We found the Pfdhps 540E mutation in five samples as quintuple mutants carrying the IRNGE genotype, and this confirms the circulation of parasites fully resistant to SP in Cameroon. Another important finding of this work was the presence of the IRNGEG sextuple mutant genotype in 2 samples from Tibati, a genotype determining super resistant parasites and associated with SP treatment failure. Even if the effectiveness of SP in IPTp and SMC seems to be preserved in Cameroon, the fact that we have identified fully and super resistant parasites raises concerns about the future efficacy of SP chemoprevention. This finding therefore warrants thorough monitoring of Pfdhps and Pfdhfr mutation prevalence in Cameroon.

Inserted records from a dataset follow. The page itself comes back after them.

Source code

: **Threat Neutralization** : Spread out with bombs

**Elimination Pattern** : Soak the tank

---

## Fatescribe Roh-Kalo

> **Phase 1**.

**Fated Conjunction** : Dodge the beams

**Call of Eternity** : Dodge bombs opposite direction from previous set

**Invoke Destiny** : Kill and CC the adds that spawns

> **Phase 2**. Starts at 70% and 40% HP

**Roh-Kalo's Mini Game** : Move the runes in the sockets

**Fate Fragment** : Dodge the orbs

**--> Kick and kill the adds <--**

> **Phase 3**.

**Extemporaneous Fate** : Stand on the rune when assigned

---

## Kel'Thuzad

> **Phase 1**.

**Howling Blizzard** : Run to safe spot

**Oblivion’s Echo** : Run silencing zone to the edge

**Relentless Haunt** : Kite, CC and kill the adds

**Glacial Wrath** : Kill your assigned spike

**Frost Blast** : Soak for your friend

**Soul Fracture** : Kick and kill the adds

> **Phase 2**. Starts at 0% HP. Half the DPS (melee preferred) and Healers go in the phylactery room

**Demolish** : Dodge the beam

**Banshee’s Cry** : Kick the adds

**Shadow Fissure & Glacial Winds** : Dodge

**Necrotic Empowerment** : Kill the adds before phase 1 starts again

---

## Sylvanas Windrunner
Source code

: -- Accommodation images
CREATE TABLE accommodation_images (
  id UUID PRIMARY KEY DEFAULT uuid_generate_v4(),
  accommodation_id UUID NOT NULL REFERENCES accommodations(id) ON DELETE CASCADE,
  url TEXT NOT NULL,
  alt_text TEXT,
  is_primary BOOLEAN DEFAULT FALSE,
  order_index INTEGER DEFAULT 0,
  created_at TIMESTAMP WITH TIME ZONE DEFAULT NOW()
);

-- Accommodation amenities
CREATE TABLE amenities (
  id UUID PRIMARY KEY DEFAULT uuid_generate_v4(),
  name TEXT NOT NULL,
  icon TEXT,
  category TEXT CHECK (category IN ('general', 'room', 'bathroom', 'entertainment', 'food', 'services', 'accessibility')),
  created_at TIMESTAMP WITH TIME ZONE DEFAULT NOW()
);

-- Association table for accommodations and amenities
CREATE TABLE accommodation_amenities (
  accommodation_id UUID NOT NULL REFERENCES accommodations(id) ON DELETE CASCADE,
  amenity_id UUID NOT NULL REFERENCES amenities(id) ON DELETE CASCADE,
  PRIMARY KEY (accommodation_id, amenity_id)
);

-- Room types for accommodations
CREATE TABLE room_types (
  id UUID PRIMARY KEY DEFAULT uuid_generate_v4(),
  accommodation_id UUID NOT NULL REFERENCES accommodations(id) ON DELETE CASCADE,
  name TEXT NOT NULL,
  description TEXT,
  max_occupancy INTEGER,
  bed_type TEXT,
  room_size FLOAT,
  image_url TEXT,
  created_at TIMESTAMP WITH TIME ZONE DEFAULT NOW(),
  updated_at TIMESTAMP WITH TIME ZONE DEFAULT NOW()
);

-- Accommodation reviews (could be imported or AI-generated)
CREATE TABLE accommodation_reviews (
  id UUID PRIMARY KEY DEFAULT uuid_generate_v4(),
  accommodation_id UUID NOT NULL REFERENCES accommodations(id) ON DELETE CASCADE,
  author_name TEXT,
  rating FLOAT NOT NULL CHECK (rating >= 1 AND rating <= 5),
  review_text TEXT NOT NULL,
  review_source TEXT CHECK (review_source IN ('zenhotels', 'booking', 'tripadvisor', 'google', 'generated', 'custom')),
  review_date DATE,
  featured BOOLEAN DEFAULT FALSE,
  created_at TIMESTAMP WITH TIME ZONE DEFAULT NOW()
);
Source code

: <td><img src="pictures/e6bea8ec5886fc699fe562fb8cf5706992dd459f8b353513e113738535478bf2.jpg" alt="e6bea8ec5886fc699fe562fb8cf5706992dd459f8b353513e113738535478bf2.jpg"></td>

However, this survey was limited to two regions of Cameroon. Additional, and more extensive studies in other geographical parts of the country will be able to provide the best mapping tool for monitoring the spread and evolution of antimalarial drug resistance. Moreover, the molecular profile of antimalarial drug resistance should also target additional SNPs lacking in this study such as the Pfmdr1 Y184F linked to modulation of ACTs sensitivity, Pfdhps I431V associated to SP resistance, and the Pfk13 SNPs related to artemisinin resistance.

Conclusion

This work showed a high prevalence of the Pfcrt K76, Pfmdr1 N86 and D1246 wild-type alleles in P. falciparum isolates from Mfou and Tibati, Cameroon, indicating a return of the 4-aminoquinoline susceptible parasite strains, especially to CQ sensitive genotypes. This finding is in line with other reports from sub-Saharan Africa, even if return to CQ wild type parasites arose slowly in Central Africa. It has been postulated that re-emergence of CQ sensitive parasites raises the possibility of reintroducing CQ, in combination with another antimalarial drug, for malaria prevention and treatment. However, CQ drug pressure since the COVID-19pandemic in early 2020 is likely to change the current trend of CQ resistance decline. Furthermore, we report a high prevalence of Pfdhfr and Pfdhps mutant alleles conferring resistance to SP. The prevalence of Pfdhfr triple mutations was nearly saturated and there was an increased prevalence in Pfdhps 437G mutation when compared with previous reports in Cameroon and in other endemic countries. Unfortunately, partially, fully and super resistant genotypes conferring SP failure were detected in this study and this raises concerns about efficacy and future use of IPTp and SMC in Cameroon. Here, we provided the first report on the current situation of antimalarial drug resistance in the Adamawa region of Cameroon since the change of malaria drug policy. Globally, findings from this study indicate that increased vigilance and regular monitoring of molecular markers associated with malaria drug resistance will be crucial for malaria control in Cameroon.